Sonrojada. Y sigo teniendo calor. Pero ya no me duele nada. Solo parezco flotar
un poco. El papel de flores beige pegado de las paredes del bar, parece
esfumarse. Una extraña y compleja melodía de piano deja de sonar. Mis sentidos,
receptivos, comienzan a palpar el ambiente. Le siento muy cerca, casi
torturándome porque no está tan cerca como quisiera. Lo noto porque me invade
su calor. No es como el calor de la calle. Es más suave. Me envuelve. Él huele
a café y no me importa. Oigo su respiración muy tranquila, al contrario que la
mía que poco a poco se vuelve irregular. Y casi puedo oír mi pulso, alterado,
rebotar contra mi cuello. ¿Él lo oiría? Pone una mano debajo de mi barbilla,
alzando mi cabeza para que pueda encontrar sus ojos. Quiere que le mire, pero
yo no estoy segura de lo que puede encontrar en mis ojos. Ni lo que quiero que
encuentre. Cada parte de mi cuerpo que ha tocado, está ardiendo. La pierna, la
cara, la mano pegada a su mano. Moriré por combustión espontánea como siga así.

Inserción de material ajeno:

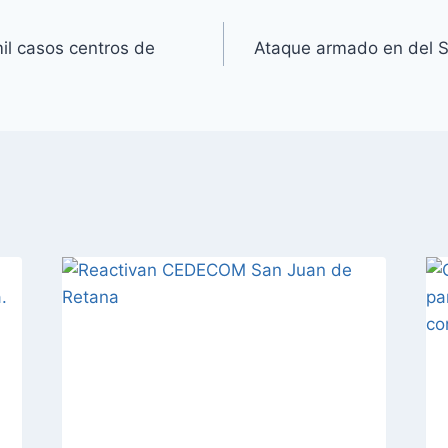
il casos centros de
Ataque armado en del S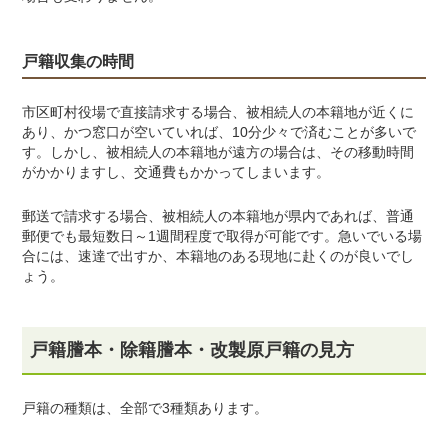
戸籍収集の時間
市区町村役場で直接請求する場合、被相続人の本籍地が近くに
あり、かつ窓口が空いていれば、10分少々で済むことが多いで
す。しかし、被相続人の本籍地が遠方の場合は、その移動時間
がかかりますし、交通費もかかってしまいます。
郵送で請求する場合、被相続人の本籍地が県内であれば、普通
郵便でも最短数日～1週間程度で取得が可能です。急いでいる場
合には、速達で出すか、本籍地のある現地に赴くのが良いでし
ょう。
戸籍謄本・除籍謄本・改製原戸籍の見方
戸籍の種類は、全部で3種類あります。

¿Por qué está haciendo esto?
Como
impulsada por un resorte me levanto, poniendo distancia. Él me mira extrañado,
dolido. Compungido. No soporto tanta tensión visual.
- Me
gustaría leerte la mente – digo, sentándome de nuevo, en la otra punta del
sillón, alejada. Miro por la ventana, con aire ausente.
- Sólo
te vas a encontrar a ti – contesta como si fuera la cosa más obvia del mundo –
o por lo menos lo que he imaginado de ti. Sin embargo, yo sí que quiero saber
qué estás pensando.
-
Estaba pensando… - sueno bastante más ausente que antes - ¿a dónde tenía que ir
yo antes de encontrarme contigo? – quizás la pregunta iba sólo para mí. Él se
movió, y yo volví en mí. Me rodeó la cintura con el brazo, abrazándome por
detrás. Pegó su pecho a mi espalda y los labios a mi cabeza. Me dio un beso
tierno, sobreprotector. Me habló suave y quedo al oído.
- Los
grandes escritores insomnes por el café podrían hablar largo y tendido de eso –
los susurros hacían su voz más etérea, difícil de atrapar, sus labios me
rozaban el cuello provocándome miles de escalofríos – pero te diré lo que
Cortázar pensaba al respecto. – me intenté dar la vuelta para mirarle pero él
no me dejó, es más me aferró más contra sí, en un abrazo urgente. Estaba
expectante. Veía nuestro reflejo en el cristal de la ventana. Y me maravillaba
de los bien que encajábamos abrazados.
- ¿Qué
decía?
- Andábamos
sin buscarnos pero sabiendo que andábamos para encontrarnos.